A0018-Older-mothers_leader

A father rants at late thirtysomething women who opt to have a child without a partner.  Extracted from Finding Mr Right by Annie Harrison.

I’ll tell you who needs dads, children do!  Our increasingly feminised society has undermined the status of men for a number of years.  Medical advances, political correctness and legislation have conspired to make men’s roles as fathers obsolete.  Sure, plenty of women raise children as single mothers, and many children are caught in the cross fire of divorce, but this doesn’t make it the best option for the kids involved – they are the casualties.  Numerous studies show an association between fatherlessness and a wide range of social pathologies, including drug abuse, promiscuity and delinquency.  Who wants to add to these statistics?  Raising children in a nuclear family is difficult enough with two parents as we try, bloody hard, to do a good job.  Bringing up kids with just one parent must be nigh-on impossible.

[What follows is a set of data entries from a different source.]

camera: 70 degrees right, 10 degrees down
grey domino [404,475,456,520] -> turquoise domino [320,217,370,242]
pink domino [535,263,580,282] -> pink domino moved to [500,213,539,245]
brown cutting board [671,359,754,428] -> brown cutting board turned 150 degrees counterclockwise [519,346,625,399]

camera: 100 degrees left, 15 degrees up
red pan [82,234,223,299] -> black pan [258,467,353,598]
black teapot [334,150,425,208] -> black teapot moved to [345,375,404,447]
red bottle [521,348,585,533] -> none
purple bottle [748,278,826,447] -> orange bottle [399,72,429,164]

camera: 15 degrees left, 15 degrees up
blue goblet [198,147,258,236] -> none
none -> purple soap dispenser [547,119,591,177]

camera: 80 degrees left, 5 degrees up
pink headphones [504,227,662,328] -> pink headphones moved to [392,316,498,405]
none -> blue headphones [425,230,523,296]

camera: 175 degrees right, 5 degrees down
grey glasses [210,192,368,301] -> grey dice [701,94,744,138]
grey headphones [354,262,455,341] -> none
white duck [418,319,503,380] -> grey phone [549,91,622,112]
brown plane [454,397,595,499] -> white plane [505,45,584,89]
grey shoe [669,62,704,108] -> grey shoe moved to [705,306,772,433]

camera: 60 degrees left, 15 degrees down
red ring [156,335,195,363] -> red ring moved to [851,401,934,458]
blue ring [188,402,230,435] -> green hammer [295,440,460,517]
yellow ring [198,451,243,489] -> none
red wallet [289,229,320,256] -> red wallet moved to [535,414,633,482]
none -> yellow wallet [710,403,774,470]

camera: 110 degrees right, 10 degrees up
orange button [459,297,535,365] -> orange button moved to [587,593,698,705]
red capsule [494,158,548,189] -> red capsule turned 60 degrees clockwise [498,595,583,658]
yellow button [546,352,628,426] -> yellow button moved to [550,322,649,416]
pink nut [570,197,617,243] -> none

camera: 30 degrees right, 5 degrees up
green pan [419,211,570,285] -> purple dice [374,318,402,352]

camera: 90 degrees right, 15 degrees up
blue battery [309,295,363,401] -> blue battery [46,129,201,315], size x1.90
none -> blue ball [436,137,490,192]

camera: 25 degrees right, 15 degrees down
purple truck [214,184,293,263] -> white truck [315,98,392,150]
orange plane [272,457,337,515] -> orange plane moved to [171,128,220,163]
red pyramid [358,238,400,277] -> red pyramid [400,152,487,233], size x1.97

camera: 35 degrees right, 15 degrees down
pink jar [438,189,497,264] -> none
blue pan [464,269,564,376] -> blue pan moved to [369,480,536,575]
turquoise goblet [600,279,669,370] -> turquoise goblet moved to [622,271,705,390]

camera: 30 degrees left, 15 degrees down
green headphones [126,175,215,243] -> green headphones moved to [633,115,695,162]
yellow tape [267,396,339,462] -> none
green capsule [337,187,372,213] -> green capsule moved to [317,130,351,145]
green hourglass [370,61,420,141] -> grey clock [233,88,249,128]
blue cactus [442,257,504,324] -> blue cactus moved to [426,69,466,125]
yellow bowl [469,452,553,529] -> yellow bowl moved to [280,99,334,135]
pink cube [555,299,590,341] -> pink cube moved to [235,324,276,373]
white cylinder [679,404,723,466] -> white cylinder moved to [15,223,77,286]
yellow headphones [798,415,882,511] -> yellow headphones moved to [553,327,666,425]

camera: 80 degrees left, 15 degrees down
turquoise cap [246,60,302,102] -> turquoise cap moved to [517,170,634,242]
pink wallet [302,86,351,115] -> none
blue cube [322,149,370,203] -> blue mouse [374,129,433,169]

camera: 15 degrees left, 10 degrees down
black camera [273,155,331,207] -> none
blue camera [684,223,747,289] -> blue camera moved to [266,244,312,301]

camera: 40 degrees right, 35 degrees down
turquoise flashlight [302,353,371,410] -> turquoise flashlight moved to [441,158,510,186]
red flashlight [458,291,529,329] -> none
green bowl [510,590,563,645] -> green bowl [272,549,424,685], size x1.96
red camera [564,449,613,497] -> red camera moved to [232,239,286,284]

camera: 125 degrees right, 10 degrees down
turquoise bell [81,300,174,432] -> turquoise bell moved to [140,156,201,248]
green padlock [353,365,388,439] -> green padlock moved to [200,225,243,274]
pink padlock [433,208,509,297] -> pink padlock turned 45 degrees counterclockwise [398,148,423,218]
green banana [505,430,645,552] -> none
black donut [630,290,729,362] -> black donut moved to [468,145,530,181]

So, for whatever reason, a 38-year-old woman has left it too late to find a partner to make a baby with – it must hurt being childless and seeing families all about.  But wait! There’s a quick-fix solution to this problem: donor insemination.  This solo operator, this one half of the genetic code, doesn’t need to form a relationship with anyone (she’s already failed thus far), and she doesn’t even have to have sex in order to procreate.  She won’t need to cook any meals for someone coming in late, or turn outside-in dirty socks, or put the toilet seat down, or tolerate Sky Sports on TV.  No, like the latest consumer must-have she can have a baby without a dad in sight!

Just you wait:  Parenthood is not something you train for – in its magnitude it’s the biggest responsibility of your life.  Until you become a parent, unless you have qualified as a nanny or nursery teacher you will have no understanding of what it’s like to bring a baby home and raise that little person into a child, a teenager and an adult.  At work we are sent on courses; if we do sports, we train.  If we play a musical instrument, we practice…  We rehearse and there are people there to support us.  If we stop liking these things, we can jack it all in and do something else instead.  Not so with parenting.  Your real work is cut out for you the day your first child is born, and we busk this parenting lark from the outset.

And still the feminists say a father doesn’t matter.  Tell that to the pregnant soldier’s widow, tell it to those adults whose fathers died when they were just children, tell it to the little boy who dreams of one day being a great dad; tell it to the girl whose single mother has just been diagnosed with terminal cancer.  And tell it to the millions of hardworking fathers out there who are striving to protect and provide for their families.

I have two sons and a daughter.  From the moment their lungs first screamed their resentment at arriving in this crazy world, I have been as involved in their lives as much as is humanly possible, given that I have a full-time job. When they were little I changed, bathed and burped them and read them stories. I did rocket launches with the babies, pushed the buggy and took them swimming; I clowned about at birthday parties, built a wooden fort in the garden and soothed them when they had fevers. Now they are older, I help out on the school run, oversee homework and stand on the touchlines at football, yelling encouragement at my boys. I idle away an hour a week at the riding stables when my daughter has her lesson and I ferry them all back and forth to sleepovers, parties and play days.

I am a parent and a team member: the team comprises me and Claire, my wife.  Team Hampson works flat out.  I honestly don’t know how single parents manage 24/7, year after year.  How does a single mother manage to do all the domestic drudgery – laundry, cleaning, shopping while simultaneously working and managing the complicated and demanding role of parenting?  How des she do any of this if she or her child is sick?  How does she simultaneously take one child to a swimming lesson and the other to a friend’s house to play ten miles away, fit in the MOT on the car, do a big shop at Sainsbury’s and wait for the gas man to come and fix the boiler?

How often does she rugby tackle or wrestle with her sons, or kick a football about or take them to the tank museum?  How does a single person alone make important decisions about education, particularly if one of her kids is falling behind? How does she deal single-handedly with issues like bullying or shyness or genius?  How does she manage to give her time, the very best opportunities and unconditional love if she is doing ten million other things at the same time?  And when does she take a break or integrate a love interest into her life?

We haven’t got there yet, as our children are all under ten, but when they hit their teens, there will be a whole raft of new issues to contend with.  Surely even the most hard-nosed, devoutly single mother would agree that fatherly influence during this critical, emotional, hormonal and peer-pressured time would be just a teensy bit useful?

Yes, single parenthood can strike at any time – through separation, divorce or widowhood.  It’s a tough world out there and even the most rock-solid partnership or marriage feels the strain at times.  Often, there’s no choice for the single parent other than to soldier on bravely, calling on the goodwill of friends and family for support while buying in childcare, but to deliberately conceive a child through artificial means for one’s own personal gratification seems to me to be an act of wanton selfishness.

Children don’t need dads?  My arse!

Steve Hampson is a 44-year old husband and father of three.

Lighten up a bit and see how important dads really are.  I’m a daddy and I know it.